Extracted page text data:

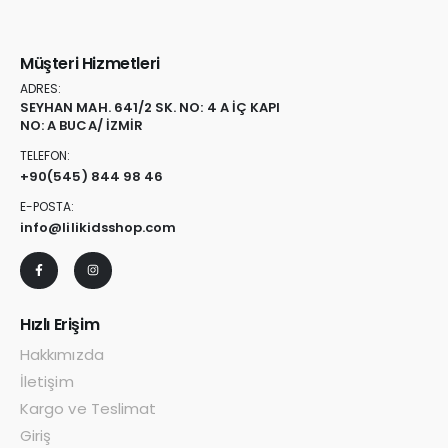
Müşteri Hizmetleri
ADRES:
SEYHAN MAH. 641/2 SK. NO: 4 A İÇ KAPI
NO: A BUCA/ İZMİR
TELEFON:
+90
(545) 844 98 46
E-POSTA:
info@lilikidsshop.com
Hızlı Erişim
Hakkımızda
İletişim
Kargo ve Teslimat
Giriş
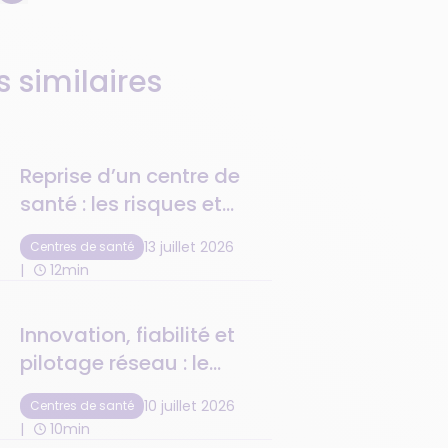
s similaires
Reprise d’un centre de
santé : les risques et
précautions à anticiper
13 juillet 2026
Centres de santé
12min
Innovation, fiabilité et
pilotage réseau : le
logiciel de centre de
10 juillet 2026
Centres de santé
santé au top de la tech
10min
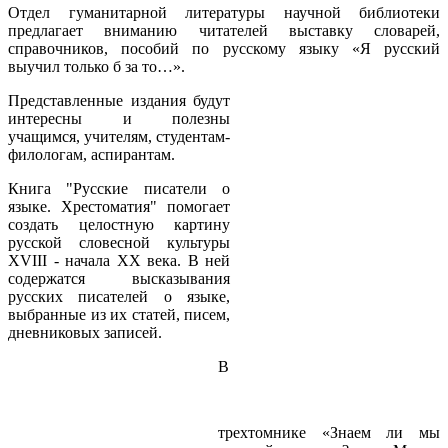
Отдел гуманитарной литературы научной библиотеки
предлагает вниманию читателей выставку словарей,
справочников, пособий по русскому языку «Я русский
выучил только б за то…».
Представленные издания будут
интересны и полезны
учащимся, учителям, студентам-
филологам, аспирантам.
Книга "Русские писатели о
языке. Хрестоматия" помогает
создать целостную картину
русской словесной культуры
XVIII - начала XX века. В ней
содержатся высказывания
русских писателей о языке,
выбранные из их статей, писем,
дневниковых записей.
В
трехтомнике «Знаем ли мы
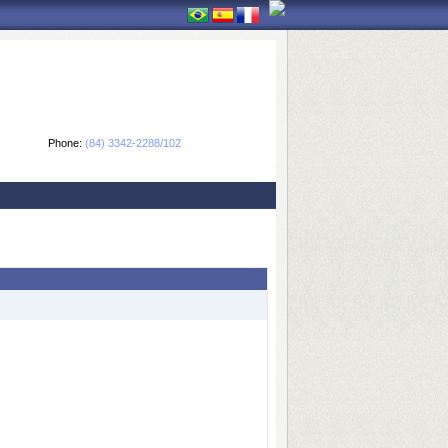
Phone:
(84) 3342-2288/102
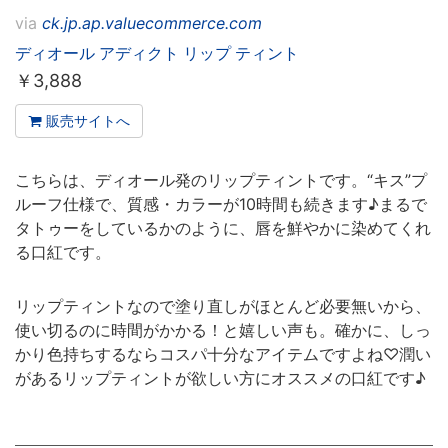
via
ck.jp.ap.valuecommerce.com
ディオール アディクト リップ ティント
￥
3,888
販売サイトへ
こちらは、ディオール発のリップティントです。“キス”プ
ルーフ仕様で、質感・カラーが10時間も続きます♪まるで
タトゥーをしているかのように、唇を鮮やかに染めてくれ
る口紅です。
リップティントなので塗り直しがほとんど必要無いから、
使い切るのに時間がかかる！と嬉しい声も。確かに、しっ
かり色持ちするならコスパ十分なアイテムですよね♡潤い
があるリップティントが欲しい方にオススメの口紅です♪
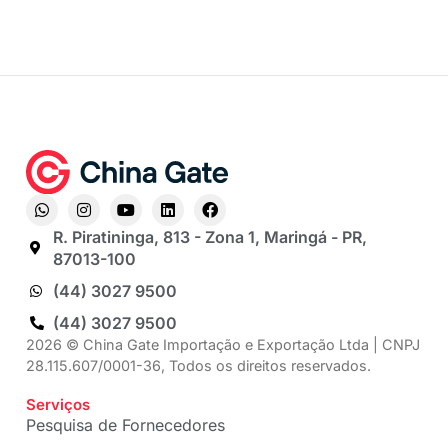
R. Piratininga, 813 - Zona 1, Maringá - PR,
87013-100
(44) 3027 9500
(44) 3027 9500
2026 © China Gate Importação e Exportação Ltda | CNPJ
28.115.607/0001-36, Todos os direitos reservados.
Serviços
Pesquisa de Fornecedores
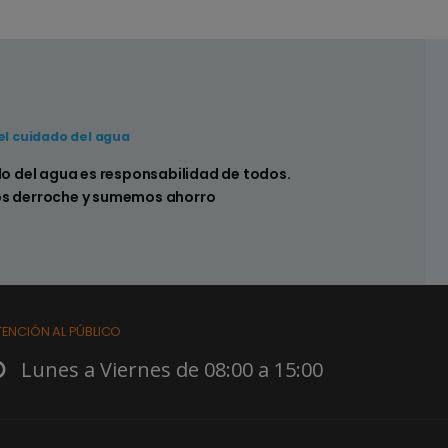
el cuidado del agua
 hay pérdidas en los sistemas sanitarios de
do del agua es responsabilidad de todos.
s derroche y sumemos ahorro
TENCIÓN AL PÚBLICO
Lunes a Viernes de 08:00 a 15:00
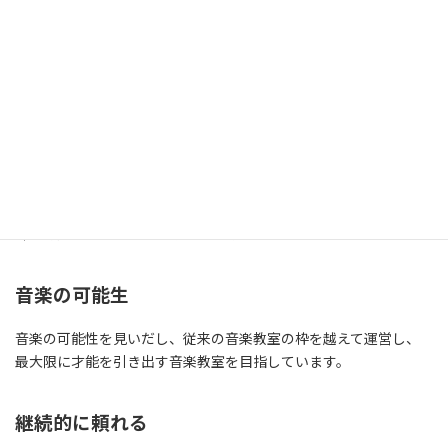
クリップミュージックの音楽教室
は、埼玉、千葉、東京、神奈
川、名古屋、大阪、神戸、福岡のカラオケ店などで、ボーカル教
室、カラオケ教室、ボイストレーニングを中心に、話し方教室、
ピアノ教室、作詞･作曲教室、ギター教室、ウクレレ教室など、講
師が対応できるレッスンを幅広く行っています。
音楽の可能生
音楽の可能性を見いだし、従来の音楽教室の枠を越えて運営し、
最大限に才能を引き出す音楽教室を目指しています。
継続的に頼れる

WHAT THE TASK ASKS: The word is "языке". Copy every line above where it appears.

YOUR RESPONSE:
языке. Хрестоматия" помогает
русских писателей о языке,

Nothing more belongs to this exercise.